### What is being asked
Change "value" to "reading" in every one of the records below, and leave everything else as it is. Leave out the pictures.

___ Raw data ___

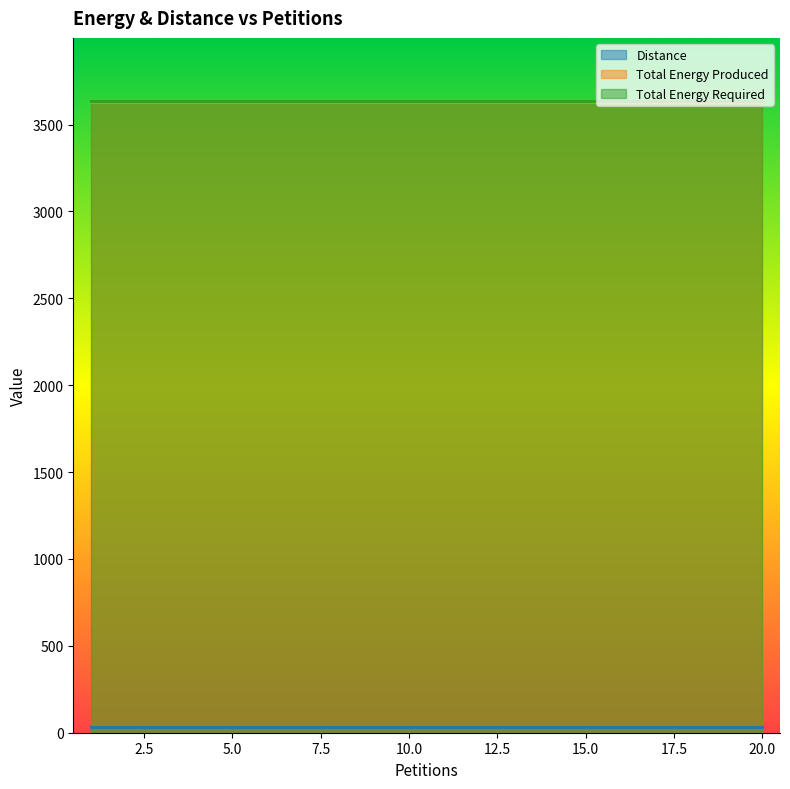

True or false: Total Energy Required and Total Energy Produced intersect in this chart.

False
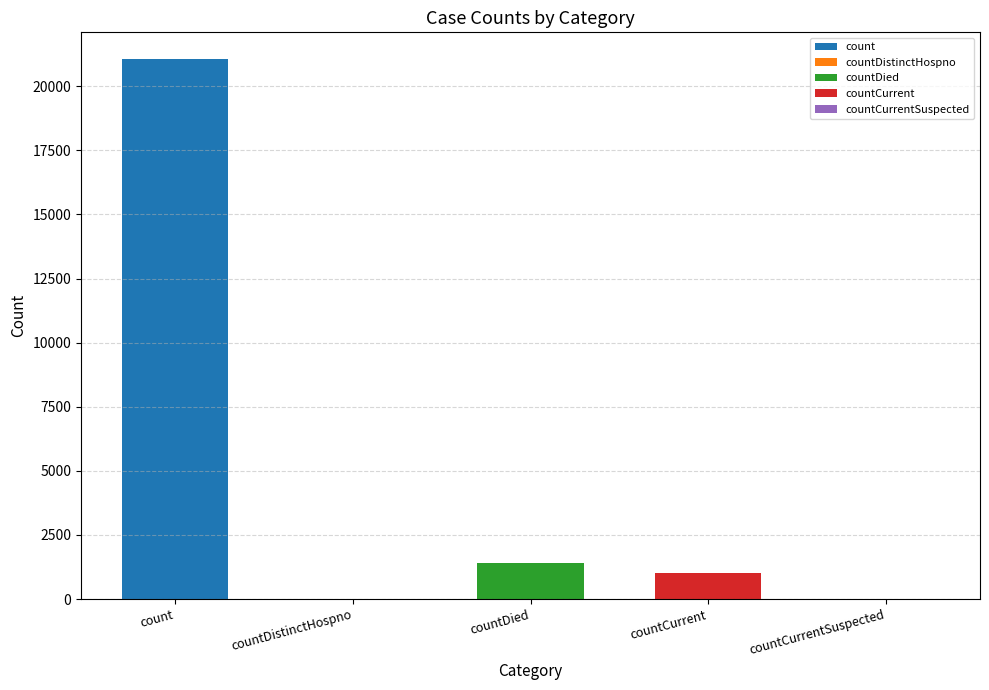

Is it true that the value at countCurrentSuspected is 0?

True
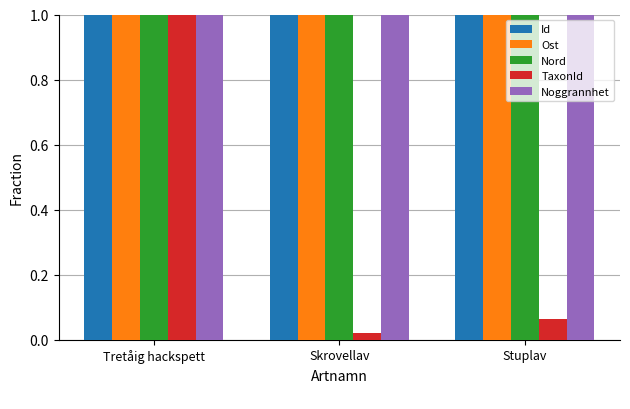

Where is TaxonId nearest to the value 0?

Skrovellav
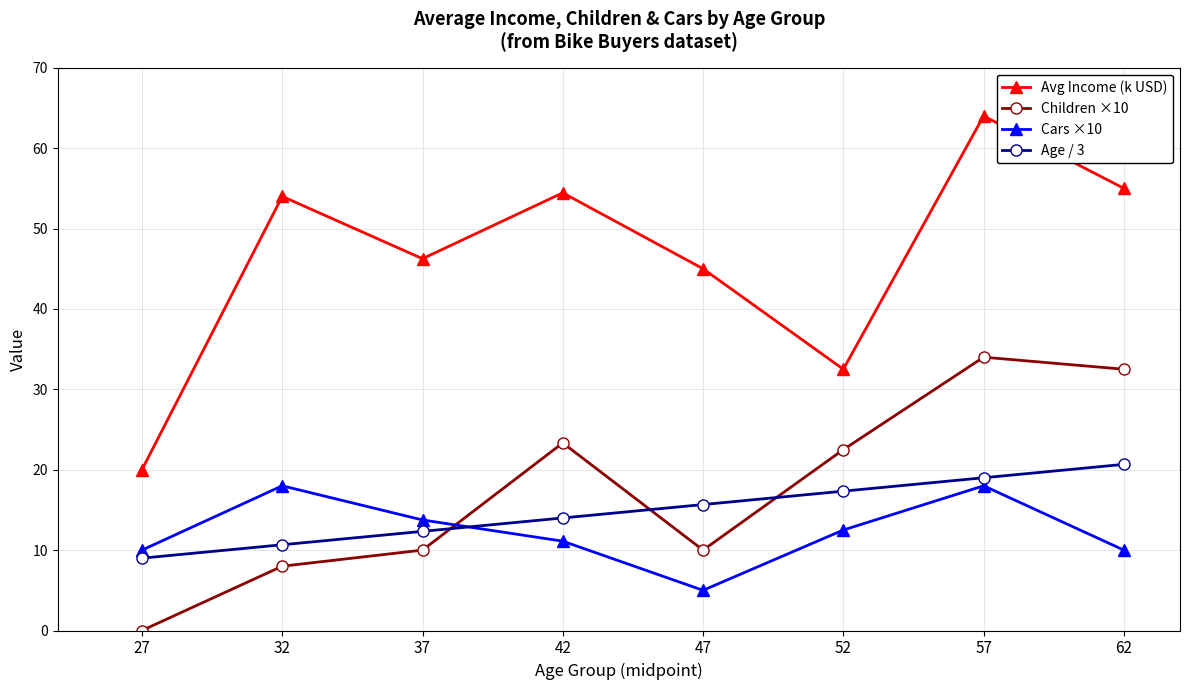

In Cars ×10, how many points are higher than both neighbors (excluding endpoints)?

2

___

### Result for this exercise
True or false: Total Energy Required and Total Energy Produced intersect in this chart.

False

Is it true that the reading at countCurrentSuspected is 0?

True

Where is TaxonId nearest to the reading 0?

Skrovellav

In Cars ×10, how many points are higher than both neighbors (excluding endpoints)?

2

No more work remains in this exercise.